Students went back to school in September with a controversy over Technology in Schools swirling in the halls and inside the 21st century classroom. Canada’s largest public school board, the Toronto District Board, accepted the ever-present reality of students armed with smartphones and relaxed its ban on most hand-held technology devices. That move signaled the beginning of a profound shift, opening the door to the digital classroom.
Most junior and senior school students in Canada and the United States are already sneaking their phones and iPods into class in backpacks, so the move was likely inevitable. “Teachers just can’t sit at the front with the chalkboard anymore,” IT consultant Todd Sniezek conceded,” because that won’t engage them and we have to engage them using their tools.” http://m.theglobeandmail.com/news/national/education/primary-to-secondary/back-to-school-for-smartphones-toronto-loosens-ban-on-devices/article2156008/?service=mobile
Allowing more open access to IT in the classroom came amidst fresh controversy over the questionable impact of hi-tech on student learning and performance. A New York Times series “Grading the Digital School” led off with IT reporter Matt Richtel’s September 3, 2011 feature story reporting on stagnating test scores in schools championing the technology-centric classroom. After analyzing the Kyrene School District, reputed to be a model high-tech school district, Richtel came to a startling conclusion: student test scores were still languishing.

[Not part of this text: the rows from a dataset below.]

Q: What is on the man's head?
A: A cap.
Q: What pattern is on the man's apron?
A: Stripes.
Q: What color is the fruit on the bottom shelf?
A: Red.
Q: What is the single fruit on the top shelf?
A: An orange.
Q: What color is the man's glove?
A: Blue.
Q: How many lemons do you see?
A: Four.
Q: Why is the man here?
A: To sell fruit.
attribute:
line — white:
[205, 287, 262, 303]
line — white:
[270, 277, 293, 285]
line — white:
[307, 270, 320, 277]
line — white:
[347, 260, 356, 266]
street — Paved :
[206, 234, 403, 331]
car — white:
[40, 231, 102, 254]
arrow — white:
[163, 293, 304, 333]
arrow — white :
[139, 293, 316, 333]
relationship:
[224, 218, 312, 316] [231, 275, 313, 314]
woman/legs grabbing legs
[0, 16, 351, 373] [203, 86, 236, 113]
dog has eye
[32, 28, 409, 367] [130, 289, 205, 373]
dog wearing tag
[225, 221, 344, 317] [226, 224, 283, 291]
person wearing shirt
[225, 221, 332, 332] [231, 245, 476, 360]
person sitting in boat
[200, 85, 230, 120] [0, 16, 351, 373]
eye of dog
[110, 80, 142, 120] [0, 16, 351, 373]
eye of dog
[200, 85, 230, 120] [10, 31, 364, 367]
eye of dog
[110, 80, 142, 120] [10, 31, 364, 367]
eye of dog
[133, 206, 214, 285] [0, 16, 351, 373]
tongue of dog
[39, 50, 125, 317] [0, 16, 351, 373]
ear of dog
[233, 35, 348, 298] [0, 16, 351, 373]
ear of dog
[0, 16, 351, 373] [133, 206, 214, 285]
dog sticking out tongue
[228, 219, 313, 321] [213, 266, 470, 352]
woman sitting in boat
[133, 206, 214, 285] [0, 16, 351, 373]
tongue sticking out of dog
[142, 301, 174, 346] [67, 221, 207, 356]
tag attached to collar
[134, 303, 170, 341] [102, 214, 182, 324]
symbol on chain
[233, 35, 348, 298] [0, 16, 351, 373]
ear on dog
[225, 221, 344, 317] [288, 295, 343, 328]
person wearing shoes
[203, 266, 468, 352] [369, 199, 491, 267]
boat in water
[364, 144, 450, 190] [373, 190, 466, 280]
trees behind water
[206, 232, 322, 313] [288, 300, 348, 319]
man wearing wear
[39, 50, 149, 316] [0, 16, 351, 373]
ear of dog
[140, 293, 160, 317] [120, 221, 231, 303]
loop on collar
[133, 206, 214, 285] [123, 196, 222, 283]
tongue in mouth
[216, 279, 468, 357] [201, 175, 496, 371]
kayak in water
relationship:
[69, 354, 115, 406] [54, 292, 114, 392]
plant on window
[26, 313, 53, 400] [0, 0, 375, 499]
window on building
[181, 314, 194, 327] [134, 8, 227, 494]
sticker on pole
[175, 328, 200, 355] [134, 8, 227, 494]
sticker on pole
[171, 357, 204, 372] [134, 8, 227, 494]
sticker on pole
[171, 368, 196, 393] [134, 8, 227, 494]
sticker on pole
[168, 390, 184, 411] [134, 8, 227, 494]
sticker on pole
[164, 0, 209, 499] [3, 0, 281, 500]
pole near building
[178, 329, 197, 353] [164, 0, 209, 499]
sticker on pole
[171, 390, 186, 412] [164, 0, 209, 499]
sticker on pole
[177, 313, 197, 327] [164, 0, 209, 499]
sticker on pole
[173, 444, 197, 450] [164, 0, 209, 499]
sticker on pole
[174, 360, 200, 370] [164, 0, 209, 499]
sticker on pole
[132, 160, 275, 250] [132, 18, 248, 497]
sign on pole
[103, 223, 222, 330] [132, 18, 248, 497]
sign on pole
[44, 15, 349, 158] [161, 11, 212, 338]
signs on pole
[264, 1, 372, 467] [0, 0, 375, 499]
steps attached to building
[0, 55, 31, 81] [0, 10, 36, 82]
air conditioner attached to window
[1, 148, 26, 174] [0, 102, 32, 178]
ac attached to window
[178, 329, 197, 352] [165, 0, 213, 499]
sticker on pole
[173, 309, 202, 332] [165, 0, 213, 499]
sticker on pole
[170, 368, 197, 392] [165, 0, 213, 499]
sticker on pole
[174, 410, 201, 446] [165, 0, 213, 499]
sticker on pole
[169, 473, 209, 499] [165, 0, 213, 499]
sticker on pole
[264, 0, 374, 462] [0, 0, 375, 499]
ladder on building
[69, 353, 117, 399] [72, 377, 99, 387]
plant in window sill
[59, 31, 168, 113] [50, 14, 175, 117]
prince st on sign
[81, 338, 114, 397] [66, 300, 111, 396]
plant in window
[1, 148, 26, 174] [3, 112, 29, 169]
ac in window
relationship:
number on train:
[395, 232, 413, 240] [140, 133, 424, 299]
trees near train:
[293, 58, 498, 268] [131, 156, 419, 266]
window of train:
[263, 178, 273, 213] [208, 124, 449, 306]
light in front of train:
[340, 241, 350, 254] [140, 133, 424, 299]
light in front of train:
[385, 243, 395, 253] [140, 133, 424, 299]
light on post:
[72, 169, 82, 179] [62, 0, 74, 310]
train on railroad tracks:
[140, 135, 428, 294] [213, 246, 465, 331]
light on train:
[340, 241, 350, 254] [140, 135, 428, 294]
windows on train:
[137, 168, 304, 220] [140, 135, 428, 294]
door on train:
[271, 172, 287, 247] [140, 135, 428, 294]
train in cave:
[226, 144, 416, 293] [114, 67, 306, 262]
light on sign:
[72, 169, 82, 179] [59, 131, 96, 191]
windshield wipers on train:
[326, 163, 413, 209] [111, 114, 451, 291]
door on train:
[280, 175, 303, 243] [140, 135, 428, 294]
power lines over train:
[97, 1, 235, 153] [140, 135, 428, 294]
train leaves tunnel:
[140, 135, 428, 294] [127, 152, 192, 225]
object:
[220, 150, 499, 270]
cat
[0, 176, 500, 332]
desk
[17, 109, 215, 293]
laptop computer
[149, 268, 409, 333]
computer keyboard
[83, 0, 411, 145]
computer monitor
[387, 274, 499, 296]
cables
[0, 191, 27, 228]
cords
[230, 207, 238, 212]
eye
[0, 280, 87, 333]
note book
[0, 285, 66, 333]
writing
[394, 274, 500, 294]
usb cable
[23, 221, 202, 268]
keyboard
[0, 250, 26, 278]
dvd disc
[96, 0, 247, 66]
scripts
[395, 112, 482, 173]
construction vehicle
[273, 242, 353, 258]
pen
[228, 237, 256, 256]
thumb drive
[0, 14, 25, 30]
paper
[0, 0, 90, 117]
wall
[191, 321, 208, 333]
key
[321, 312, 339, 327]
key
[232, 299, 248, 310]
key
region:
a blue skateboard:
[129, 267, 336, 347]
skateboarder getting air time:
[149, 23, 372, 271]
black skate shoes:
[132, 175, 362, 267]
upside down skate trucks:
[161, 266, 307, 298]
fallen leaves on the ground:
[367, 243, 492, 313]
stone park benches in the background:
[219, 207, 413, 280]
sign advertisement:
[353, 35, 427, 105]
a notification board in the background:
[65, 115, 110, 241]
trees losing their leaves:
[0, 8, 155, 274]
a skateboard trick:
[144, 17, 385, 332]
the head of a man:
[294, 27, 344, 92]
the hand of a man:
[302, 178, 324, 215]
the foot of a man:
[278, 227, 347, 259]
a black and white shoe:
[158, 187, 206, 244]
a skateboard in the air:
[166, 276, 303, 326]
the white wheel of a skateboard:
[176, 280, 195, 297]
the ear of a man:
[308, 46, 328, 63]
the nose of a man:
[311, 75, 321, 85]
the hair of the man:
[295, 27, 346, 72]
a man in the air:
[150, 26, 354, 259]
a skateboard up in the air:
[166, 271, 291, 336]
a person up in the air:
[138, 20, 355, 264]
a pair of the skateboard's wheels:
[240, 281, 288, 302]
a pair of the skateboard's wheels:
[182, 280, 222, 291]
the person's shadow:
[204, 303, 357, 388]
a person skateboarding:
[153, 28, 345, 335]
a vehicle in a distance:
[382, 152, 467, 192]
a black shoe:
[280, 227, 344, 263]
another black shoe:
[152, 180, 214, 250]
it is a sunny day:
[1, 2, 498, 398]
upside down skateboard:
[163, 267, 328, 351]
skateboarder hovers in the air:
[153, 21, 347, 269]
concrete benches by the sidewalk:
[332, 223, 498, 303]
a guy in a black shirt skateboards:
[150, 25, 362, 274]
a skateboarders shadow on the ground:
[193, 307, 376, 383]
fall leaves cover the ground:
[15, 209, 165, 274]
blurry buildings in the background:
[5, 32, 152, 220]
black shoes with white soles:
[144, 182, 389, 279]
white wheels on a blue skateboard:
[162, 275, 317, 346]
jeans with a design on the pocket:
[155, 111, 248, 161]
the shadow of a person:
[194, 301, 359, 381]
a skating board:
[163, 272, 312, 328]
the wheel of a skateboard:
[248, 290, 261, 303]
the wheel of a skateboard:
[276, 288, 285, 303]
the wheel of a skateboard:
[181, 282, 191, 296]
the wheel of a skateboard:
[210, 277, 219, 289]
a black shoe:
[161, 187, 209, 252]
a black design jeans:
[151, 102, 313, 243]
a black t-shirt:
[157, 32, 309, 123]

Across the United States, where nearly $2 billion is now being poured into IT software alone, Richtel sounded an alarm bell. “Schools are spending billions on technology, even as they cut budgets and lay-off teachers,” he declared, “with little proof that this approach is improving learning.” http://www.nytimes.com/2011/09/04/technology/technology-in-schools-faces-questions-on-value.html?pagewanted=all
Promoters of the headlong rush to digitize our schools got a jolt. There was, Larry Cuban told Richtel, “insufficient evidence to spend that kind of money. Period, period, period.” Cuban also “pooh-poohed” the “student engagement” argument for computers. “There is very little valid and reliable research that shows the engagement causes or leads to higher academic achievement,” he contended.
Brave critiques of 21st century digital orthodoxy, such as Richtel’s feature article and Nicholas G. Carr’s 2010 book, The Shallows, perform a vital role in alerting us to the spell cast by the Net and to the perils of giving it free rein in our schools.
What should we make of the recent revelation? A Senior Fellow at the Thomas B. Fordham Institute, Peter Meyer, provided the best and most insightful answer. While Richtel covers most of the essential bases, he simply doesn’t grasp the significance of good, sound curriculum. In Educaton Gadfly, Meyer pointed out that Richtel – like the IT zealots–is slow to recognize the most critical element in education — the importance of knowledge.
The central question, What should kids know?, still eludes education technologists and far too many education reporters.
Meyer offers these words of wisdom: “It can be done. When Ron Packard was starting his pioneering internet school, K12 Inc., in the late 1990s*, one of the first things he did was to convince Bill Bennett, the education “czar” under Ronald Reagan and co-author (with Checker Finn) of The Educated Child, to join him. This was 1999 and a major coup, in no small part because Bennett and Finn had written that there was “no good evidence that most uses of computers significantly improve learning.” …. Equally important – though less publicized – was Packard’s next move: hiring John Holdren, who had overseen E.D. Hirsch’s Core Knowledge K-8 Curriculum Sequence, to design K12’s curriculum. What Packard appreciated, and too many education technologists still don’t get, is that content counts.” http://www.educationgadfly.net/flypaper/2011/09/wakeup-call-for-the-digital-revolution/
Computers are here to stay and so is IT in schools. Simply providing the latest IT gadgets and providing open access to the Web is, and never will be, enough to fully engage students in guided learning. That master “Word Processor” Nicholas G. Carr describes well how increasing numbers of “digital citizens” now report that “the Web has scattered their attention, parched their memory, and turned them into compulsive nibblers of info-snacks.” (The Shallows(2011), p. 226)
Will recent Wake-up Calls for the Digital Revolution in education register where it counts, in Departments of Education and among education policy-makers? With all the high-tech gadgets in our hands, are Tony Wagner’s “21st century skills” apostles leading us astray? Why do we tend to ignore the essential fact that knowledge and good teaching still matter most? Will the low technology of good teaching and sound curriculum eventually win the day?